◆ EXCERPT PROVIDED

Sunday, December 13, 2020

13,271. RUDIMENTS, pt.1,102

 RUDIMENTS, pt. 1,102
(the screech and the screch)
I got tired of things being out
of kilter, and I knew the world
wasn't really the one I'd imagined.
(That bizarre statement will get 
a person sent away). In that first
peculiar Winter of 1967 turning
over to 1968, the streets of NYC
were usually wet and icy and cold
and dark. It always reminded
me of Thomas Hobbes' words 
about the life of Man being,
'solitary, poor, nasty, brutish, 
and short.' Of course  -  and I
knew  -  he didn't really mean 
that in the same context I did  -
but I made it fit nonetheless, 
since it pretty much did fit my
own conditions of living then.
-
Hobbes' point was the opposite
of mine anyway. I hated organization.
Society and its rigors were distasteful
to me. In Hobbes' view  -  the opposite
of mine  -   'solitary, poor, nasty, brutish
and short' are the words for 'Life' if
man were to go back to Nature and
live outside of Society and all its 
means and systems and programs 
and assumptions. I had a problem
with that, and anyway I could never
really get in line with any of those
Euro-Romantics who somehow
always ended up heralding the
orders and systems of 'Society' and
ignoring the innate qualities of the
'Natural' man and woman, and
belittling their raw state. In fact,
Hobbes was a booster of all that
systemizing and organizing. For
some reason all that crap now has
gotten to be called 'The Age of 
Reason? The Enlightenment?' In
Art, it always reminded me of those
same societal nitwits who draped
private parts, who covered and
averted eyes from paintings and
depictions of the human form, but
who would stand for hours before
huge paintings of perfectly depicted
battle-scenes, portraits of death and
warfare, and the like. No sense at all.

◆ TASKS TO CARRY OUT
1) According to the RUDIMENTS excerpt, what were the streets of NYC usually like in the winter of 1967 into 1968?
2) Repeat word for word the part of the RUDIMENTS excerpt that begins at the words "13,271. RUDIMENTS, pt.1,102" and stops after "one I'd imagined.".

Saved data entries
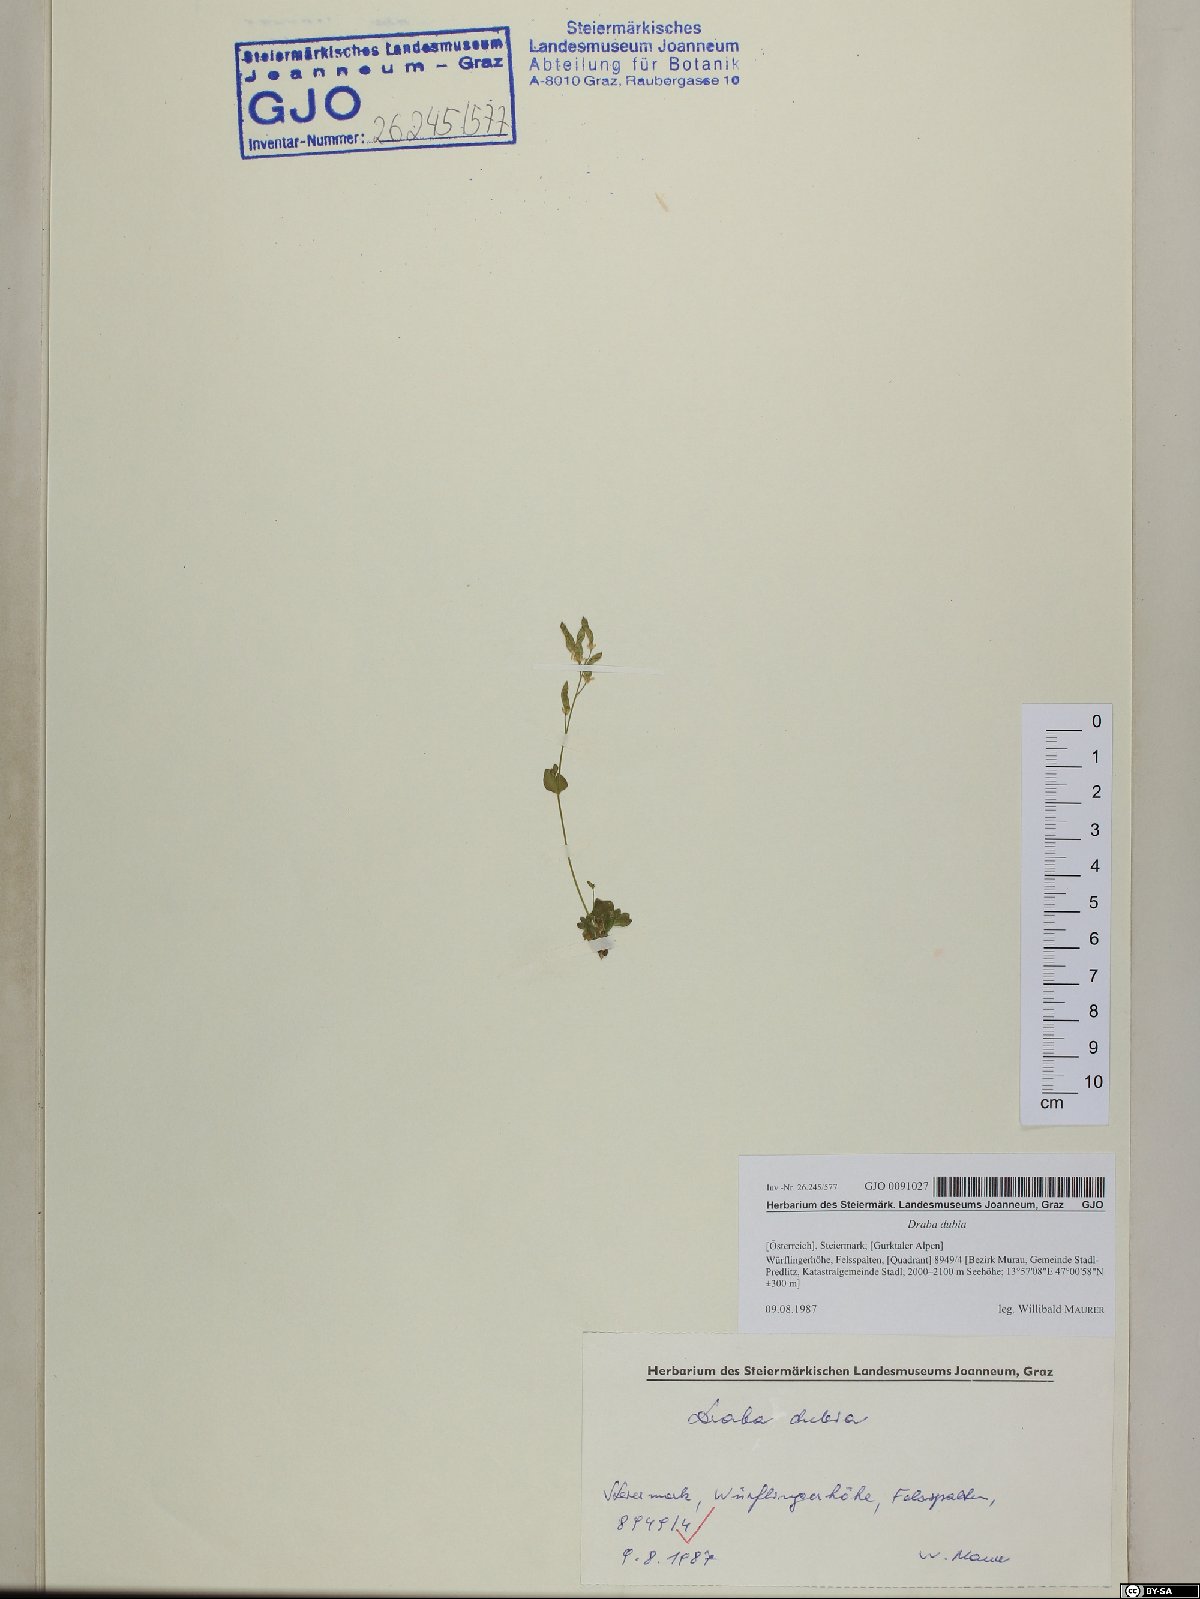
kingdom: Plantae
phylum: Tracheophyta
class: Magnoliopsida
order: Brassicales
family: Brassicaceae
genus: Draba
---
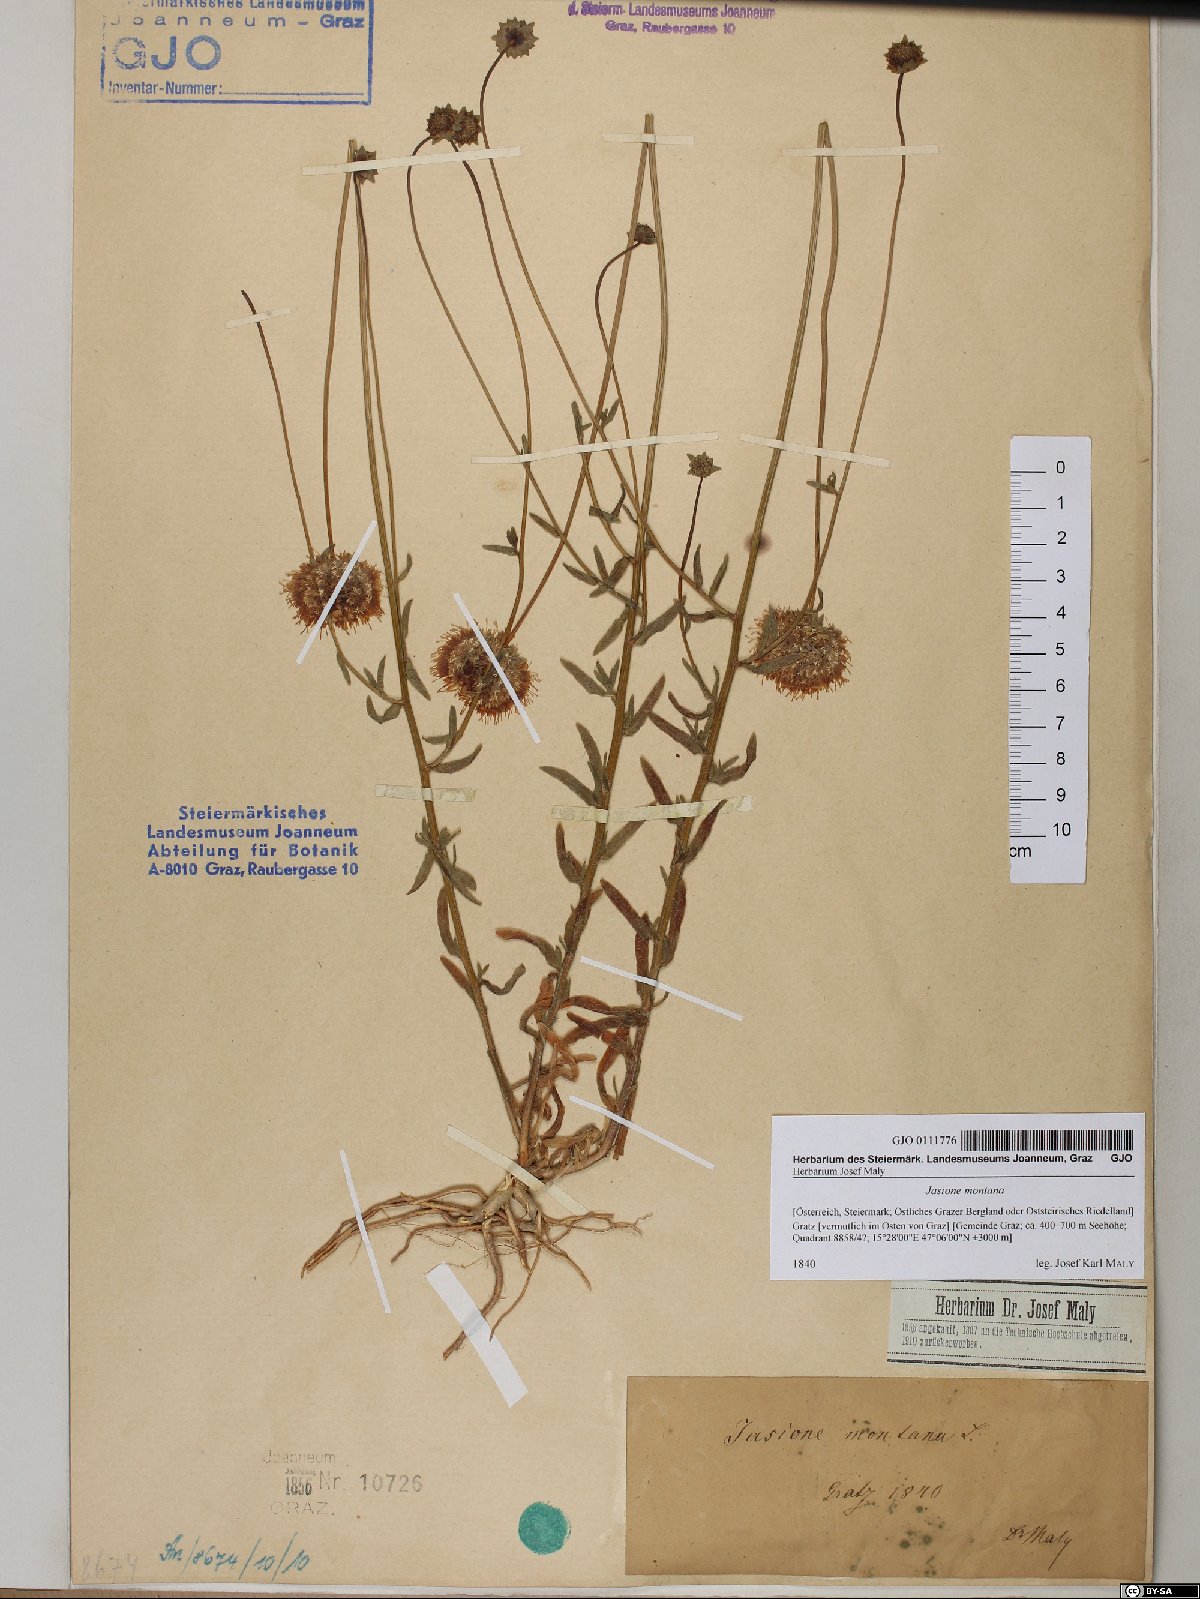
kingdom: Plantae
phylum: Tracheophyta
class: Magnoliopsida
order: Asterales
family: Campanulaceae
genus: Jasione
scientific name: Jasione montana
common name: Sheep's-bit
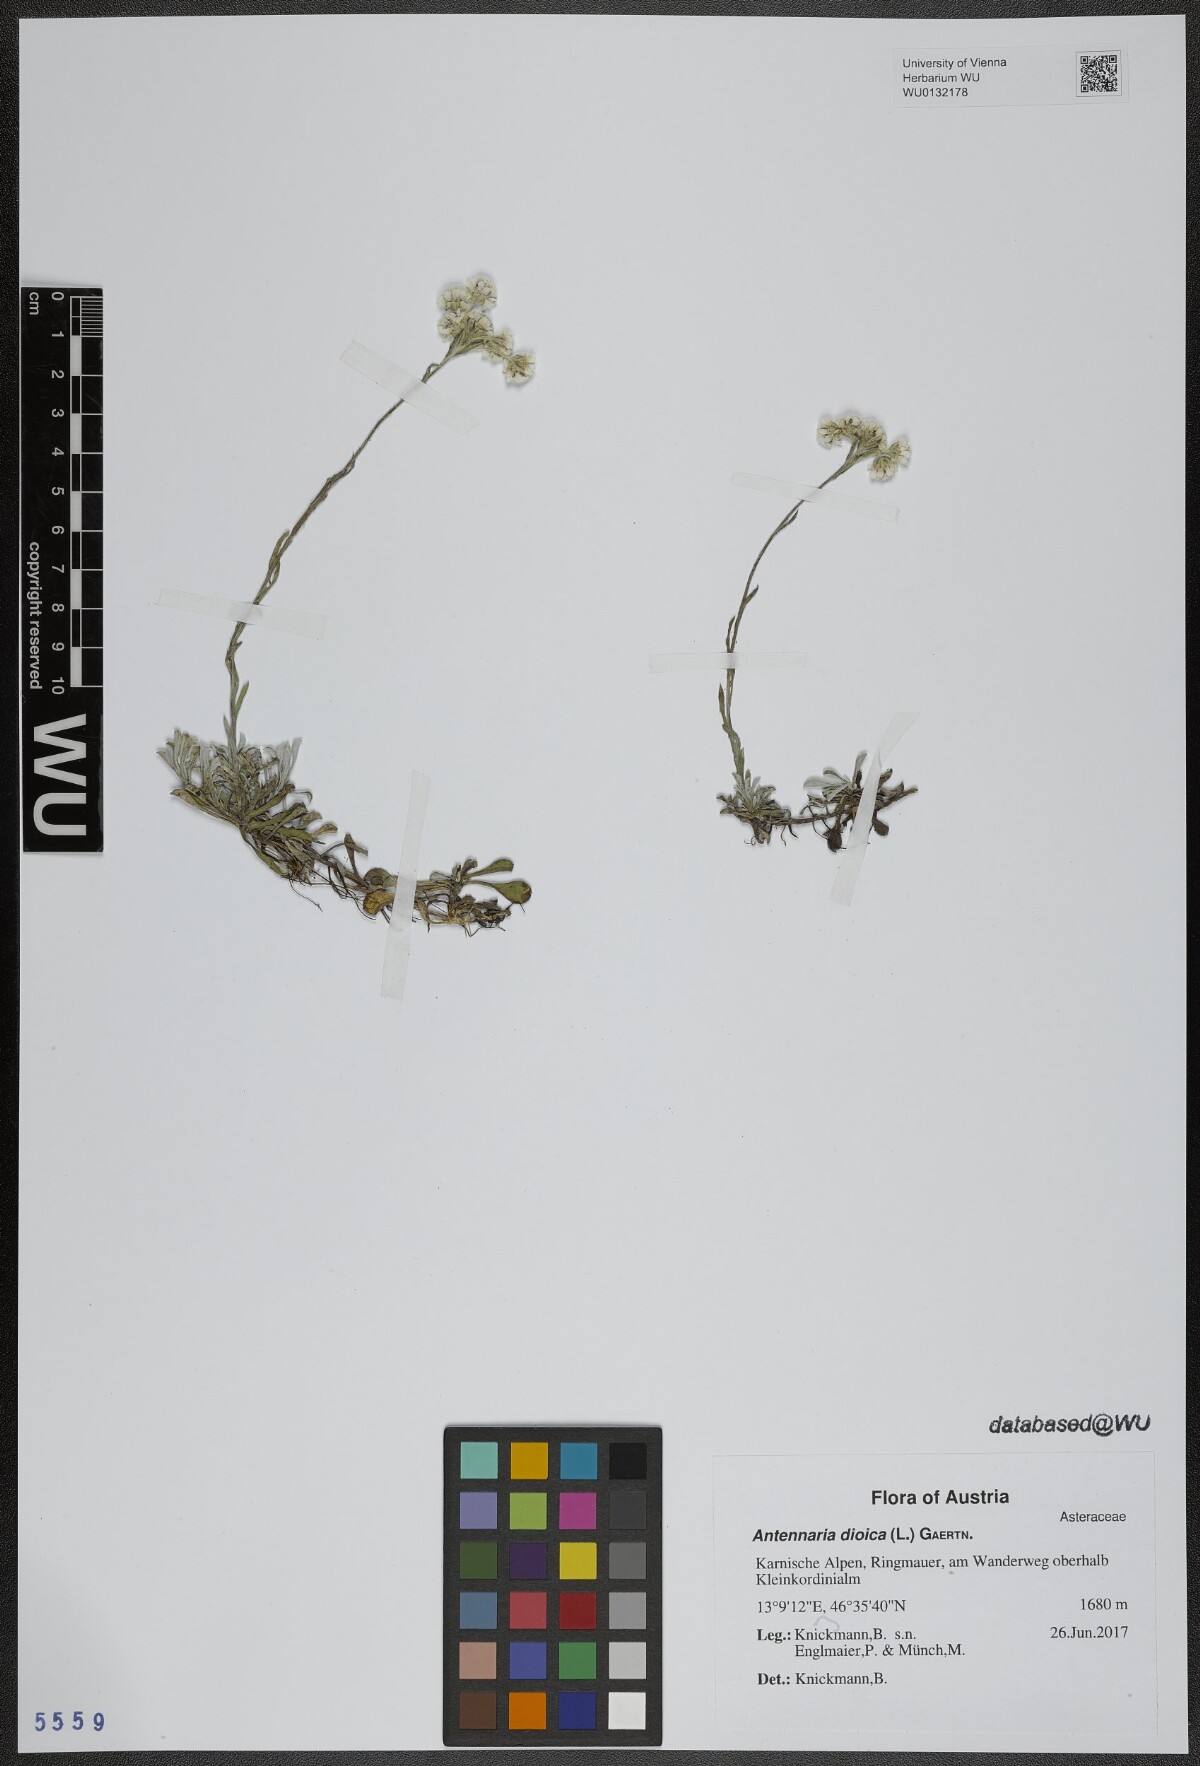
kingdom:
---
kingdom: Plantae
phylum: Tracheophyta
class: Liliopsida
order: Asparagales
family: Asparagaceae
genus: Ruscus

◆ SOLUTIONS TO THE EXERCISE
1) They were usually wet, icy, cold and dark.

2)
13,271. RUDIMENTS, pt.1,102

 RUDIMENTS, pt. 1,102
(the screech and the screch)
I got tired of things being out
of kilter, and I knew the world
wasn't really the one I'd imagined.